「ボクシング・デイ」樫崎茜 

イギリスやオーストラリア、カナダには、「ボクシング・デー」という休日があるそうです。
「ボクシング・デー」は、クリスマスの翌日、12月26日で、この名前の由来はいくつかあり、有力なのは、教会がクリスマスの前に、貧しい人のための寄付箱を設置して寄付をつのり、クリスマス翌日に箱を開けてプレゼントとして配ったから、という説。もう一つは、クリスマスにも休めない使用人のために、クリスマスの翌日にプレゼントの箱と家族と共に過ごす休日を与えたという説です。

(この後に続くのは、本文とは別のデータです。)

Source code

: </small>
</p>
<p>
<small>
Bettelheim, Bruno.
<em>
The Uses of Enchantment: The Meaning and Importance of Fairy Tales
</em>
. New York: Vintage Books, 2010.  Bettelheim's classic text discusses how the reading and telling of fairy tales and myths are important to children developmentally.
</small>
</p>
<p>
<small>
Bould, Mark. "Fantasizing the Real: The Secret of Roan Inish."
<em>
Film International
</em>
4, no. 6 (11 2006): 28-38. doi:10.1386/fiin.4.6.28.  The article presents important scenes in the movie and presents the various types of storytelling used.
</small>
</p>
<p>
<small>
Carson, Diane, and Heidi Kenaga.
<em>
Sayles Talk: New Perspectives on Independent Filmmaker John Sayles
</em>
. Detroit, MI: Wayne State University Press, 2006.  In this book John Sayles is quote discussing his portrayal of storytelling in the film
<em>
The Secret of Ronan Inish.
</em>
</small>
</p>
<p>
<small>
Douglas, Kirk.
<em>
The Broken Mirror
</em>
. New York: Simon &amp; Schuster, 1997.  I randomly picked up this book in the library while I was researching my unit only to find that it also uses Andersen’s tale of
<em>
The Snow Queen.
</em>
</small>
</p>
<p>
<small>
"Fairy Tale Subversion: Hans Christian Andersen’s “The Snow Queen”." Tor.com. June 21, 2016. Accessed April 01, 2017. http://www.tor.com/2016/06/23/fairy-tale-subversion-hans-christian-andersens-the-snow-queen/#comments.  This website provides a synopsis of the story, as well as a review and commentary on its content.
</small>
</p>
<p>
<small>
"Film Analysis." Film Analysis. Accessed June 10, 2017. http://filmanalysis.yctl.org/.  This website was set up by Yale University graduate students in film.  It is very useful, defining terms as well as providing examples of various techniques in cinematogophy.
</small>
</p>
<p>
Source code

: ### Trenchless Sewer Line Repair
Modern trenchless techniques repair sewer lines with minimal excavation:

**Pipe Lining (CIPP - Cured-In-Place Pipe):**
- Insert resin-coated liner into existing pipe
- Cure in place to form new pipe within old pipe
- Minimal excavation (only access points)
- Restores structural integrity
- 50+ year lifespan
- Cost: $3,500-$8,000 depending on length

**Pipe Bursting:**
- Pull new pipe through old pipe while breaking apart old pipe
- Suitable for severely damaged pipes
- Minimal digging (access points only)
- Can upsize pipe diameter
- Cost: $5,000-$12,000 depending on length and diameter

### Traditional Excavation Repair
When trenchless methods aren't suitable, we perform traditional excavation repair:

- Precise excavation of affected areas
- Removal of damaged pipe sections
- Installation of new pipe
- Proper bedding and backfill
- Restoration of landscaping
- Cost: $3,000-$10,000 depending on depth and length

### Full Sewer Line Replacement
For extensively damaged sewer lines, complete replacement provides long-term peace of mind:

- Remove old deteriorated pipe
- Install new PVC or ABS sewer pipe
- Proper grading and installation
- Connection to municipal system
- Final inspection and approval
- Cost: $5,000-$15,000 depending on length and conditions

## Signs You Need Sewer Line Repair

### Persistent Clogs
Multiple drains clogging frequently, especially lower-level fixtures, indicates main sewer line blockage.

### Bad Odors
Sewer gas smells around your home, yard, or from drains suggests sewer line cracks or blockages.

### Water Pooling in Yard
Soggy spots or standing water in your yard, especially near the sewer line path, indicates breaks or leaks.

本書「ボクシング・デイ」の主人公は、「き」と「ち」の発音の区別ができないために、週に1度、「ことばの教室」で訓練を受ける小学4年の夏目栞。
「ことばの教室」で教えてくれるのは、子どもたちに慕われている定年間近の佐山先生。教室を抜け出して「ことばの教室」に通っているという理由で栞がいじめにあわなかったのは、佐山先生の威力かもしれない。

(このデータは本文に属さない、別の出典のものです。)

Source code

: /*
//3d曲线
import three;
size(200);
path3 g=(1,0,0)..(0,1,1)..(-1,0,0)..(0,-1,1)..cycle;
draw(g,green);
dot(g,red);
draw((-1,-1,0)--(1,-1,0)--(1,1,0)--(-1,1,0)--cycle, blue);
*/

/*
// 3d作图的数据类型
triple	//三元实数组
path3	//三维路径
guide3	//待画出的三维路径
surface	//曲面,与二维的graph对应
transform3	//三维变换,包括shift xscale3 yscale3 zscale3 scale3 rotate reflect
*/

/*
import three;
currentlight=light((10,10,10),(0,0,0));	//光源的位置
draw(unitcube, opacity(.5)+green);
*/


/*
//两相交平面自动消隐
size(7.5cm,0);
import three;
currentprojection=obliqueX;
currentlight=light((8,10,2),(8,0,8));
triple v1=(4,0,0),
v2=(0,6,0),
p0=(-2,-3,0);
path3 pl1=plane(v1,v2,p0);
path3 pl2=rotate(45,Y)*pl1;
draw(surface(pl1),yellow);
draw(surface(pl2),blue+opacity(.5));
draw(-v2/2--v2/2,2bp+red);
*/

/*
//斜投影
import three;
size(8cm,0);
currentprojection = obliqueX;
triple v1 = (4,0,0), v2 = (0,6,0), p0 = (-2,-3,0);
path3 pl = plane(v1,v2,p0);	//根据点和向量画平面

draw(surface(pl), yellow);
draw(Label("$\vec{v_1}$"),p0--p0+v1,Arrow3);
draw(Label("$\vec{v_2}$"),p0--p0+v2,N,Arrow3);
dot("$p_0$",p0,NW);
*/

学校のシンボルのセコイアの木が伐採されるという噂を聞いて不安になる栞。子どもたちはセコイアの伐採の反対運動を始めます。
佐山先生に「目をつぶったらセコイアがまぶたの上に浮かんでくるくらい、じっくり心に焼き透けておくんだよ」と言われた栞は、毎朝早い時間にセコイアに触れに行きます。

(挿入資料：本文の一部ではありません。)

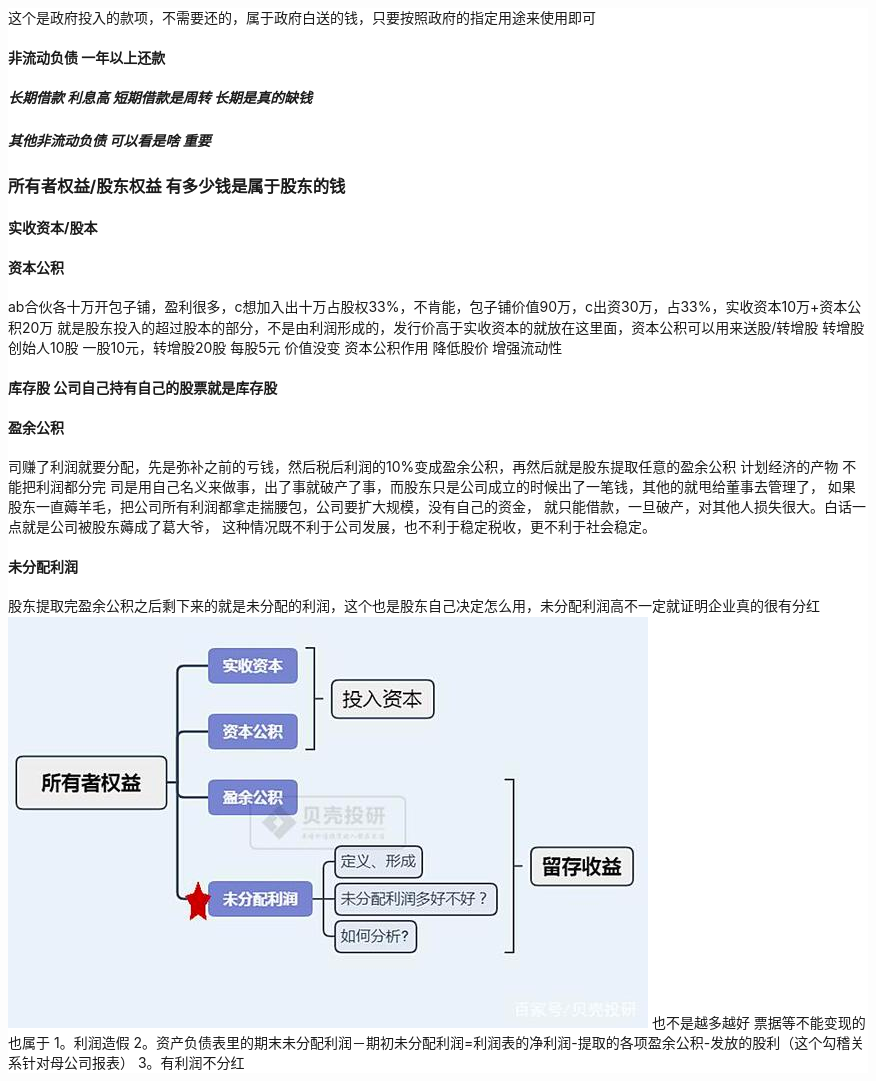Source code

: 这个是政府投入的款项，不需要还的，属于政府白送的钱，只要按照政府的指定用途来使用即可
#### 非流动负债 一年以上还款
##### 长期借款 利息高  短期借款是周转 长期是真的缺钱
##### 其他非流动负债 可以看是啥 重要

### 所有者权益/股东权益 有多少钱是属于股东的钱
#### 实收资本/股本
#### 资本公积
ab合伙各十万开包子铺，盈利很多，c想加入出十万占股权33%，不肯能，包子铺价值90万，c出资30万，占33%，实收资本10万+资本公积20万
就是股东投入的超过股本的部分，不是由利润形成的，发行价高于实收资本的就放在这里面，资本公积可以用来送股/转增股
转增股 创始人10股 一股10元，转增股20股 每股5元 价值没变
资本公积作用
降低股价 增强流动性
#### 库存股 公司自己持有自己的股票就是库存股
#### 盈余公积
司赚了利润就要分配，先是弥补之前的亏钱，然后税后利润的10%变成盈余公积，再然后就是股东提取任意的盈余公积
计划经济的产物 不能把利润都分完
司是用自己名义来做事，出了事就破产了事，而股东只是公司成立的时候出了一笔钱，其他的就甩给董事去管理了，
如果股东一直薅羊毛，把公司所有利润都拿走揣腰包，公司要扩大规模，没有自己的资金，
就只能借款，一旦破产，对其他人损失很大。白话一点就是公司被股东薅成了葛大爷，
这种情况既不利于公司发展，也不利于稳定税收，更不利于社会稳定。

#### 未分配利润
 股东提取完盈余公积之后剩下来的就是未分配的利润，这个也是股东自己决定怎么用，未分配利润高不一定就证明企业真的很有分红
![](../pic/13869513.png)
也不是越多越好 票据等不能变现的 也属于 
1。利润造假
2。资产负债表里的期末未分配利润－期初未分配利润=利润表的净利润-提取的各项盈余公积-发放的股利（这个勾稽关系针对母公司报表）
3。有利润不分红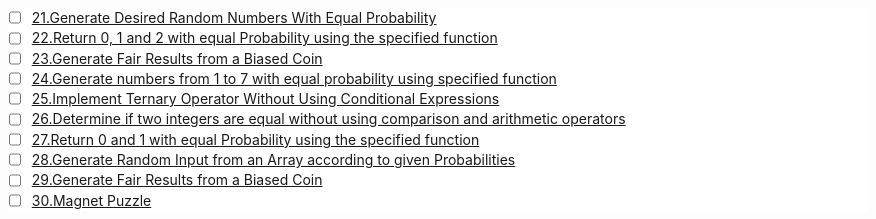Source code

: - [ ] [21.Generate Desired Random Numbers With Equal Probability](http://www.techiedelight.com/generate-random-numbers-equal-probability/)
- [ ] [22.Return 0, 1 and 2 with equal Probability using the specified function](http://www.techiedelight.com/return-0-1-2-equal-probability-using-specified-function/)
- [ ] [23.Generate Fair Results from a Biased Coin](http://www.techiedelight.com/generate-fair-results-biased-coin/)
- [ ] [24.Generate numbers from 1 to 7 with equal probability using specified function](http://www.techiedelight.com/generate-numbers-1-7-equal-probability/)
- [ ] [25.Implement Ternary Operator Without Using Conditional Expressions](http://www.techiedelight.com/implement-ternary-operator-without-using-conditional-statements/)
- [ ] [26.Determine if two integers are equal without using comparison and arithmetic operators](http://www.techiedelight.com/determine-two-integers-equal-without-using-comparison-arithmetic-operators/)
- [ ] [27.Return 0 and 1 with equal Probability using the specified function](http://www.techiedelight.com/get-0-1-equal-probability-using-specified-function/)
- [ ] [28.Generate Random Input from an Array according to given Probabilities](http://www.techiedelight.com/generate-random-input-array-according-given-probabilities/)
- [ ] [29.Generate Fair Results from a Biased Coin](http://www.techiedelight.com/generate-fair-results-biased-coin/)
- [ ] [30.Magnet Puzzle](http://www.techiedelight.com/magnet-puzzle/)
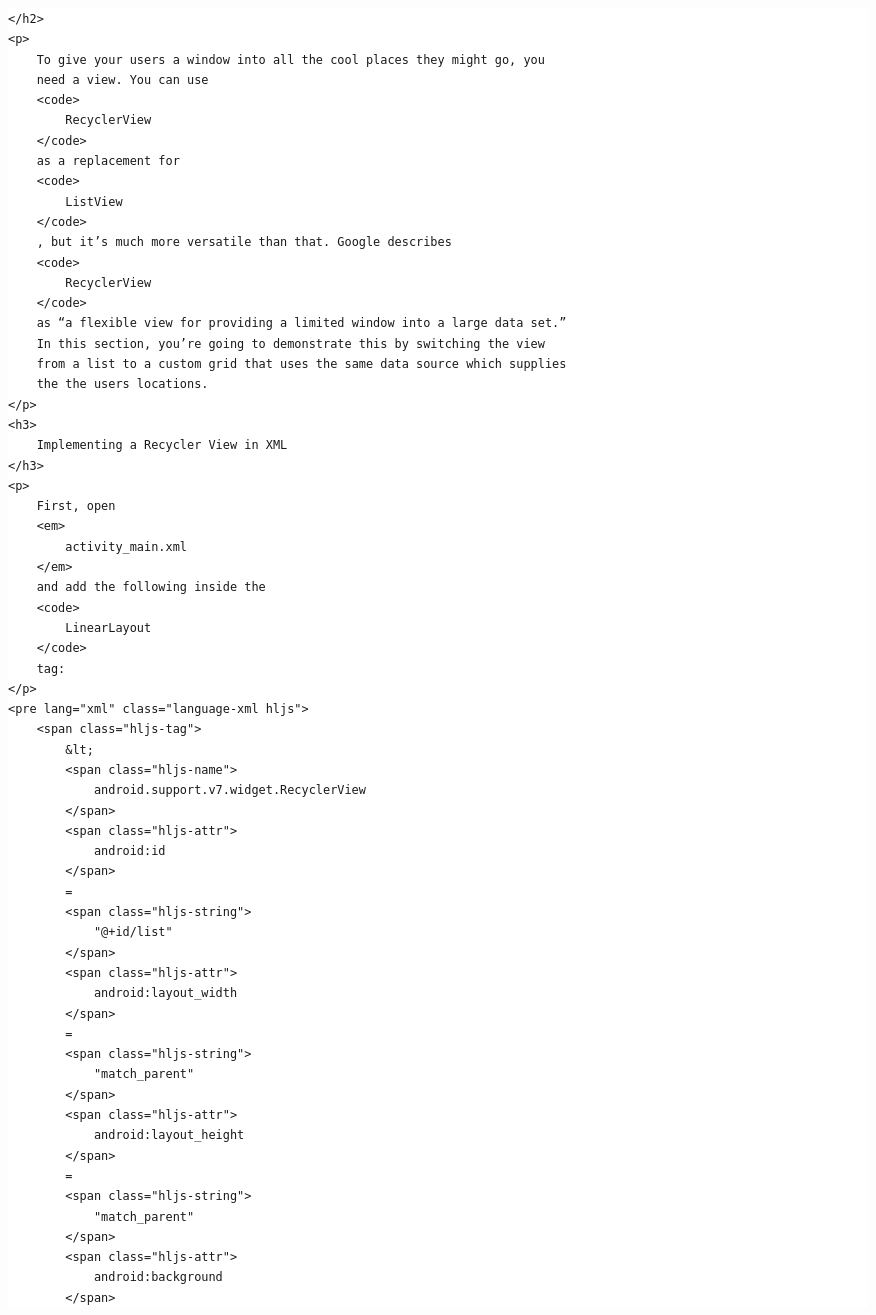     </h2>
    <p>
        To give your users a window into all the cool places they might go, you
        need a view. You can use
        <code>
            RecyclerView
        </code>
        as a replacement for
        <code>
            ListView
        </code>
        , but it’s much more versatile than that. Google describes
        <code>
            RecyclerView
        </code>
        as “a flexible view for providing a limited window into a large data set.”
        In this section, you’re going to demonstrate this by switching the view
        from a list to a custom grid that uses the same data source which supplies
        the the users locations.
    </p>
    <h3>
        Implementing a Recycler View in XML
    </h3>
    <p>
        First, open
        <em>
            activity_main.xml
        </em>
        and add the following inside the
        <code>
            LinearLayout
        </code>
        tag:
    </p>
    <pre lang="xml" class="language-xml hljs">
        <span class="hljs-tag">
            &lt;
            <span class="hljs-name">
                android.support.v7.widget.RecyclerView
            </span>
            <span class="hljs-attr">
                android:id
            </span>
            =
            <span class="hljs-string">
                "@+id/list"
            </span>
            <span class="hljs-attr">
                android:layout_width
            </span>
            =
            <span class="hljs-string">
                "match_parent"
            </span>
            <span class="hljs-attr">
                android:layout_height
            </span>
            =
            <span class="hljs-string">
                "match_parent"
            </span>
            <span class="hljs-attr">
                android:background
            </span>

ボクシング・デイについて、「すべての人にプレゼントをもらう機会があって、プレゼントを開ける権利がある。そう思うと、とても人間が好きになるんだ」と語る佐山先生。
一日遅れでプレゼントを開ける子どもたちの笑顔が、何よりも好きだと話します。

大人になって栞は、佐山先生がいた小学校の思い出は、毎日がプレゼントの箱を開けていたようなものだと回想するのです。

同級生の男の子、千晶くんのセリフがよかったです。
なんだかしみじみと心に残る作品でした。